Whether caused by differences in CNVs, heterokaryosis or aneuploidy, genetic polymorphism within and among Rhizophagus irregularis isolates other than DAOM 197198 is biologically interesting. Genetic variation in one fungal isolate gave rise to clonal progeny with differing allele frequencies, different phenotypes and different effects on plant growth (Angelard et al., 2010; Ehinger et al., 2012). Whether allele frequency changes were the result of spatial arrangement on different nuclei, of aneuploidy or of CNVs arising during the formation of new progeny, such variation is biologically interesting. Thus, documenting this variation within a population is important, irrespective of its location among or within nuclei. The range of within-isolate SNP densities that we reported may appear small. However, pairs of isolates such as C2 and B1 that differentially alter plant growth (Koch et al., 2006) only differ by 3.70 mono-allelic SNPs/kb in non-repeated coding regions; a level of within-isolate genetic polymorphism similar in isolate C3.

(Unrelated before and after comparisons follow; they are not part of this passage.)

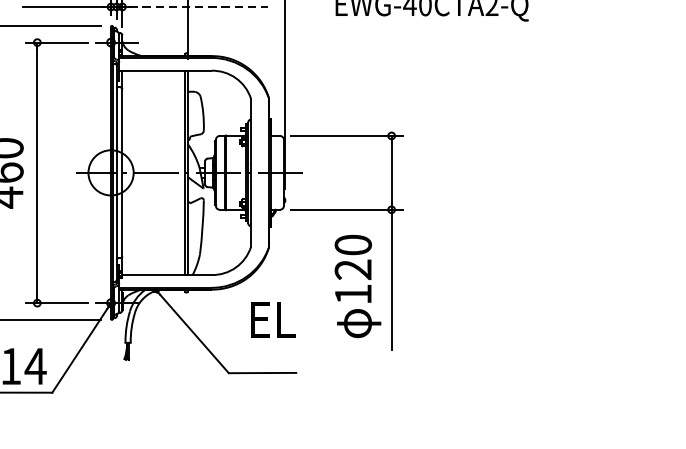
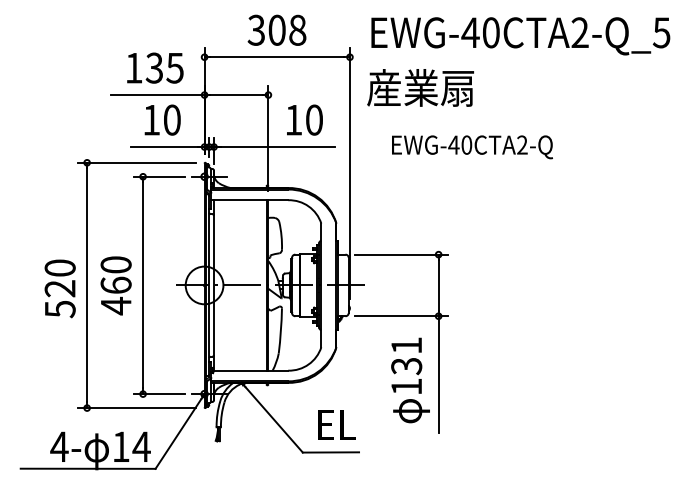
line: (198, 7) -> (277, 147), dashed -> solid
text: (353, 258) -> (406, 356), 120 -> 131
text: (272, 319) -> (336, 424), moved

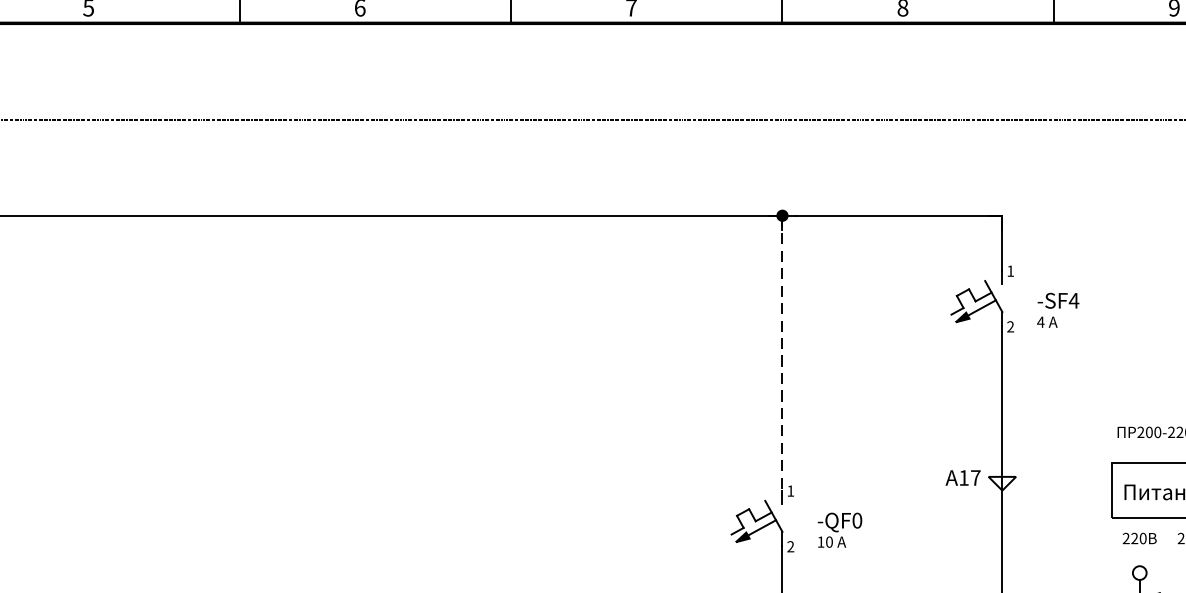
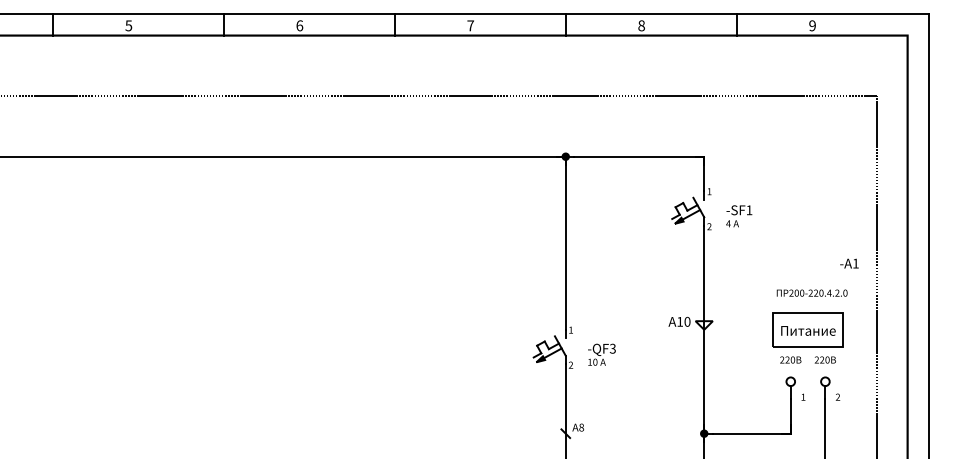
text: (1074, 301) -> (749, 210), -SF4 -> -SF1
line: (782, 353) -> (565, 243), dashed -> solid
text: (975, 477) -> (687, 321), A17 -> A10
text: (856, 520) -> (612, 348), -QF0 -> -QF3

Maintenance of genetic polymorphism in R. irregularis populations

Our study indicates that the genetic polymorphism in R. irregularis is maintained in populations. The high degree of congruence between the phylogenies based on mono-allelic and poly-allelic sites showed that the patterns of within-fungus polymorphism did not strongly diverge, and that random drift, re-mixing of heterokaryotic nuclei or dynamic generation of CNVs among isolates did not occur. Therefore, we conclude that the genetic polymorphism within each isolate has been maintained in the population over time.

Conclusions

Our analyses indicated that Swiss isolates of this important fungal species harbor more within-isolate polymorphism than that expected from the two existing whole-genome sequence studies on isolate DAOM 197198, but much less than that suggested by Boon et al. (2015). Although genetic polymorphism among and within isolates may appear small compared with other species (for example, Rhizoctonia solani AG8 (Hane et al., 2014), Puccinia striiformis f. sp tritici (Cantu et al., 2013)), such levels of variation are still of biological interest. The 1000 human genome project revealed that only 1 SNP/kb occurs among 1000 individuals coming from 14 ethnically different populations (1000 Genomes Project Consortium, 2012), and yet the phenotypic differences are considerable. In R. irregularis, sibling isolates with potentially small differences in within-isolate SNP densities had different phenotypes and strongly altered gene expression and growth in rice, the most globally important food plant (Angelard et al., 2010; Angelard and Sanders, 2011; Colard et al., 2011). For this reason, genetic polymorphism in R. irregularis isolates should not be ignored, as it could be ecologically a very important determinant of plant growth. Generation of genome assemblies from other isolates is now essential to determine the exact cause of genetic diversity in Rhizophagus irregularis. Characterization and use of genetic polymorphism opens the way for more efficient AM fungi particularly suited to globally important crops (Angelard et al., 2010; Ceballos et al., 2013).